Task prompt: Under this line are the records; write out word for word the part that begins at the line containing "with Kubernetes 1.12." and ends at the line containing "allowVolumeExpansion: true", and no more.

Records excerpted from a collection
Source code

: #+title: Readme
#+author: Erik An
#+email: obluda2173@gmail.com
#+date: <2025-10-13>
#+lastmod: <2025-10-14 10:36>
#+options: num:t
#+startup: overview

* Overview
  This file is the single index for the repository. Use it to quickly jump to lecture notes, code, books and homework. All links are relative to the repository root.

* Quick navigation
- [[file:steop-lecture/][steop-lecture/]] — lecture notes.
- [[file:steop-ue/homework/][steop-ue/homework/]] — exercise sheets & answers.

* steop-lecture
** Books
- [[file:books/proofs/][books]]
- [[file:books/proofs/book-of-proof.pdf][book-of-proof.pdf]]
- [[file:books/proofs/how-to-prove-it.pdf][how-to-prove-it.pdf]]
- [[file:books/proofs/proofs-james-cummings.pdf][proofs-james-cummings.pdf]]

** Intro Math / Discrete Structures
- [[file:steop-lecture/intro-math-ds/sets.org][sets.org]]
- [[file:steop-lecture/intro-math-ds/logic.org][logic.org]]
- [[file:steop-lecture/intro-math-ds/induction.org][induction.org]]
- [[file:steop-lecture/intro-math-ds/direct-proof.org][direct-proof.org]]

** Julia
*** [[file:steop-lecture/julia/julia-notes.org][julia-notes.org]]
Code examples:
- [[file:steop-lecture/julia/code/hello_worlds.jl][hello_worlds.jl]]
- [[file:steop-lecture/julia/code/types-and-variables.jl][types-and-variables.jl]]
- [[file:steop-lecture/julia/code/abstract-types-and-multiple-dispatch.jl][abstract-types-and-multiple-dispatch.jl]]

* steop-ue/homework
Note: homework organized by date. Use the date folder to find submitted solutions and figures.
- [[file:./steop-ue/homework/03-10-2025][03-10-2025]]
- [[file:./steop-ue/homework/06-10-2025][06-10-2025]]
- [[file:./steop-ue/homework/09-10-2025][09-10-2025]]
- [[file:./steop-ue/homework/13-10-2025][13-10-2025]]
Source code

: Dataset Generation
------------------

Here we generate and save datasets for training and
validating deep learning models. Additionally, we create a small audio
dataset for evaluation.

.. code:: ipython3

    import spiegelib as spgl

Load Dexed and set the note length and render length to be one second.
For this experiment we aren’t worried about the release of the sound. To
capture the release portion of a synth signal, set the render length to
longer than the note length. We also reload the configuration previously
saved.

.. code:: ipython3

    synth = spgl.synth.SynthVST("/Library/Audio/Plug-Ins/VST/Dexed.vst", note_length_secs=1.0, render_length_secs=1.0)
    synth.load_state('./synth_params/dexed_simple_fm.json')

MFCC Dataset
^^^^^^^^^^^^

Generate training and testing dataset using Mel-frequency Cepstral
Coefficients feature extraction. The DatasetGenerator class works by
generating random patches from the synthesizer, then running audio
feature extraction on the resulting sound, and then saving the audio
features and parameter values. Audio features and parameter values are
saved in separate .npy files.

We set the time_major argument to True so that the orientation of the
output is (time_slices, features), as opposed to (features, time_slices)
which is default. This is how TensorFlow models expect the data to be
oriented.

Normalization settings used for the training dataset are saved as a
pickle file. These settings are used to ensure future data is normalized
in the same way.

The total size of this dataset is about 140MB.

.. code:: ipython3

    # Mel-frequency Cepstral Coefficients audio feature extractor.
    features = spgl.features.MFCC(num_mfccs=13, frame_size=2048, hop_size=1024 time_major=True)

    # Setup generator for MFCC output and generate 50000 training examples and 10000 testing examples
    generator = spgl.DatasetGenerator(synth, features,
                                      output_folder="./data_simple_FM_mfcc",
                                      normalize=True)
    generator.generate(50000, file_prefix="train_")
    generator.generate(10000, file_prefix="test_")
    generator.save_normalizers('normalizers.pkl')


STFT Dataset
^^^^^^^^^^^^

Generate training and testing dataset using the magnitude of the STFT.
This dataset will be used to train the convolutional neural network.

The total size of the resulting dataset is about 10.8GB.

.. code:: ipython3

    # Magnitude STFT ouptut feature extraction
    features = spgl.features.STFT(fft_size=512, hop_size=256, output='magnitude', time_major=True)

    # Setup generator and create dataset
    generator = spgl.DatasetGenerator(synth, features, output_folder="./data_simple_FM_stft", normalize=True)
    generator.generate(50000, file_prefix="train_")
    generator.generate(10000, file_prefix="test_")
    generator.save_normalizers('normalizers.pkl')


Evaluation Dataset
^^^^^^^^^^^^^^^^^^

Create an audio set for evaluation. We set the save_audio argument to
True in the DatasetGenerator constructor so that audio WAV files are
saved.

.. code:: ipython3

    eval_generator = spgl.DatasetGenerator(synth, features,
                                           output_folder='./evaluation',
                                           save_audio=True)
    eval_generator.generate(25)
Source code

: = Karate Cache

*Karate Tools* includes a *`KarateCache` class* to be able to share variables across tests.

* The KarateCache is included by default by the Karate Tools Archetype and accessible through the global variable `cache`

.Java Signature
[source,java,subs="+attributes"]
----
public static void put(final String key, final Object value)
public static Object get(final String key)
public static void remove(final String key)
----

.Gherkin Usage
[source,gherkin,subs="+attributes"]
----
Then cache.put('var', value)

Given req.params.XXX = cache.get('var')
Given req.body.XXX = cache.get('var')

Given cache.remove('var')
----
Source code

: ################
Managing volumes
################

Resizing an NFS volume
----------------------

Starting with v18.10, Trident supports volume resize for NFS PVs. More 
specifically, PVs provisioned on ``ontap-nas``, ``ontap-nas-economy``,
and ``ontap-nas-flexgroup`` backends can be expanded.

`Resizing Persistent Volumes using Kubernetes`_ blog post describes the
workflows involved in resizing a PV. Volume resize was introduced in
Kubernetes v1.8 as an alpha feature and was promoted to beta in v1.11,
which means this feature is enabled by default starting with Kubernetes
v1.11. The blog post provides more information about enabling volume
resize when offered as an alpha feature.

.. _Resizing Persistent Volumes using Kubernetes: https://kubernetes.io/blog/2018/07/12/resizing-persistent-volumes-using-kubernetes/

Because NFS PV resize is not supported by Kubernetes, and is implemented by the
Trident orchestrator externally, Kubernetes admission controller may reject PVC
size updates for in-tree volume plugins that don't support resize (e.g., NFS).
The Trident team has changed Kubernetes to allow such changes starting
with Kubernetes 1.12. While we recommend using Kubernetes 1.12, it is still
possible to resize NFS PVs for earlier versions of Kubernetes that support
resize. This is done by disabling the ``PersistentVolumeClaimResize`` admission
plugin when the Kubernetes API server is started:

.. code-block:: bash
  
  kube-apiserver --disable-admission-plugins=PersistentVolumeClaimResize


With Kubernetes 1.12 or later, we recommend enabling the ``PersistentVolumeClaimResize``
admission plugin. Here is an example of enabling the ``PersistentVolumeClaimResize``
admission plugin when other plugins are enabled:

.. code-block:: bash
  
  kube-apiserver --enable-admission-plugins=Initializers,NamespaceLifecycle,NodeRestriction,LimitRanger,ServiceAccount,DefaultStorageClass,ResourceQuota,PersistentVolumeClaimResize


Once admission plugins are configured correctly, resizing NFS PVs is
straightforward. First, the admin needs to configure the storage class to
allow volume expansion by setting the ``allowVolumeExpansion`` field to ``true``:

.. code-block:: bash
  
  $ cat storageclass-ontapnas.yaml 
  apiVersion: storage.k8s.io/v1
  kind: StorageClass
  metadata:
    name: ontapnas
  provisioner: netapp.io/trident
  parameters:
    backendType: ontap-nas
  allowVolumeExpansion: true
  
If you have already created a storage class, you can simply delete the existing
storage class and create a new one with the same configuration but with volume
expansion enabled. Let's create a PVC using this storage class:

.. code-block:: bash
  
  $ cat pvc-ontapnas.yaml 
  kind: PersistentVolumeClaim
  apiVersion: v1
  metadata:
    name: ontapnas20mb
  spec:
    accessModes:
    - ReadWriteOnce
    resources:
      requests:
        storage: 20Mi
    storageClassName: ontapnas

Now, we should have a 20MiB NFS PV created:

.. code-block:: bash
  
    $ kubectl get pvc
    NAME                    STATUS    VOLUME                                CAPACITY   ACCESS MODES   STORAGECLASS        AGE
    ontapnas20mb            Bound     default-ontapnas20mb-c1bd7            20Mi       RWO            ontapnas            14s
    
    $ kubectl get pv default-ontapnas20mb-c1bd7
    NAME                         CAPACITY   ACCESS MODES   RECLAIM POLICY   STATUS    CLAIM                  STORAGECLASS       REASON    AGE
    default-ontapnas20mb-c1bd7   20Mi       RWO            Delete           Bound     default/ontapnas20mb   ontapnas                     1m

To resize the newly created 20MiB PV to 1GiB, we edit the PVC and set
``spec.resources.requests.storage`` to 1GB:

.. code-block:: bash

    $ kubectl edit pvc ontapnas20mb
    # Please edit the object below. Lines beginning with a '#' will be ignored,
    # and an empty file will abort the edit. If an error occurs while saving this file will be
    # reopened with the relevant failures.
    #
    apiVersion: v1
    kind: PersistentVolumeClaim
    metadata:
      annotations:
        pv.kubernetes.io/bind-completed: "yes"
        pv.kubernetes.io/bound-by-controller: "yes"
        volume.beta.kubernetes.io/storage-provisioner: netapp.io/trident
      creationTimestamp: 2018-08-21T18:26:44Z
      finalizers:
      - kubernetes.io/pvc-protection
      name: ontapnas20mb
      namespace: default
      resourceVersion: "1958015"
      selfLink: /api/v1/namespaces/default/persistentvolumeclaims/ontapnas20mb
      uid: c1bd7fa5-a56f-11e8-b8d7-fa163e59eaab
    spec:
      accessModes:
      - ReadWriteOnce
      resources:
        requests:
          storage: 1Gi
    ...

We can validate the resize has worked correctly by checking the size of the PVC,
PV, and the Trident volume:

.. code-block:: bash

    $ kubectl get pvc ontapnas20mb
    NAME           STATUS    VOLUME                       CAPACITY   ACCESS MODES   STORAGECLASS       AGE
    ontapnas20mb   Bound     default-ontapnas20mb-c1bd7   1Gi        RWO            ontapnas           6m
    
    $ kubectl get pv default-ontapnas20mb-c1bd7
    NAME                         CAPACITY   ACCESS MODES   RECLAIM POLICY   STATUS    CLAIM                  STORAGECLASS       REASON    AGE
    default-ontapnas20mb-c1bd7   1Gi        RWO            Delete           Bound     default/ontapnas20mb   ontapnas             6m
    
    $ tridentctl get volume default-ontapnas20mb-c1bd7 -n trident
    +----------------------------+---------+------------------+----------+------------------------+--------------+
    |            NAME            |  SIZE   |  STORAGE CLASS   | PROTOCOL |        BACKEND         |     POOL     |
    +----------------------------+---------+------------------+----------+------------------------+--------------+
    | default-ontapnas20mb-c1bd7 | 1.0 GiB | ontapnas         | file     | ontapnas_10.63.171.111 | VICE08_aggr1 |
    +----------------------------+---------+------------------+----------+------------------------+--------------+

Exercise result:
with Kubernetes 1.12. While we recommend using Kubernetes 1.12, it is still
possible to resize NFS PVs for earlier versions of Kubernetes that support
resize. This is done by disabling the ``PersistentVolumeClaimResize`` admission
plugin when the Kubernetes API server is started:

.. code-block:: bash
  
  kube-apiserver --disable-admission-plugins=PersistentVolumeClaimResize


With Kubernetes 1.12 or later, we recommend enabling the ``PersistentVolumeClaimResize``
admission plugin. Here is an example of enabling the ``PersistentVolumeClaimResize``
admission plugin when other plugins are enabled:

.. code-block:: bash
  
  kube-apiserver --enable-admission-plugins=Initializers,NamespaceLifecycle,NodeRestriction,LimitRanger,ServiceAccount,DefaultStorageClass,ResourceQuota,PersistentVolumeClaimResize


Once admission plugins are configured correctly, resizing NFS PVs is
straightforward. First, the admin needs to configure the storage class to
allow volume expansion by setting the ``allowVolumeExpansion`` field to ``true``:

.. code-block:: bash
  
  $ cat storageclass-ontapnas.yaml 
  apiVersion: storage.k8s.io/v1
  kind: StorageClass
  metadata:
    name: ontapnas
  provisioner: netapp.io/trident
  parameters:
    backendType: ontap-nas
  allowVolumeExpansion: true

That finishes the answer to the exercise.